▶ [Record set]:

+===+

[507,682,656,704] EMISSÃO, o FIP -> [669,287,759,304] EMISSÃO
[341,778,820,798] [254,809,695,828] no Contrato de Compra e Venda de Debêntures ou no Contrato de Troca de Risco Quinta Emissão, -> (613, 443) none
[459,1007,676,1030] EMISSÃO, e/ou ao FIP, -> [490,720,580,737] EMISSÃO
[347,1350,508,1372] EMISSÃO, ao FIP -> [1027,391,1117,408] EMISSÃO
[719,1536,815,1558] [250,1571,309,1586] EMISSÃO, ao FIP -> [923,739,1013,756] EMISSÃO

+===+

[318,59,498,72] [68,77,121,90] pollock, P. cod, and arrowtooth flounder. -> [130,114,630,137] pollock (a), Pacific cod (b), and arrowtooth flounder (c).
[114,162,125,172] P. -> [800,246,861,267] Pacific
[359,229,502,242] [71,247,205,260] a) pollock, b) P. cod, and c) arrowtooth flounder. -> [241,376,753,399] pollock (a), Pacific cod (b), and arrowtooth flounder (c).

+===+

▶ [Required work]: Reproduce the lines of the entries above from the one with "[507,682,656,704] EMISSÃO, o" to the one with "[719,1536,815,1558] [250,1571,309,1586] EMISSÃO, ao", both included, exactly and without any other line.

▶ [Task solution]:
[507,682,656,704] EMISSÃO, o FIP -> [669,287,759,304] EMISSÃO
[341,778,820,798] [254,809,695,828] no Contrato de Compra e Venda de Debêntures ou no Contrato de Troca de Risco Quinta Emissão, -> (613, 443) none
[459,1007,676,1030] EMISSÃO, e/ou ao FIP, -> [490,720,580,737] EMISSÃO
[347,1350,508,1372] EMISSÃO, ao FIP -> [1027,391,1117,408] EMISSÃO
[719,1536,815,1558] [250,1571,309,1586] EMISSÃO, ao FIP -> [923,739,1013,756] EMISSÃO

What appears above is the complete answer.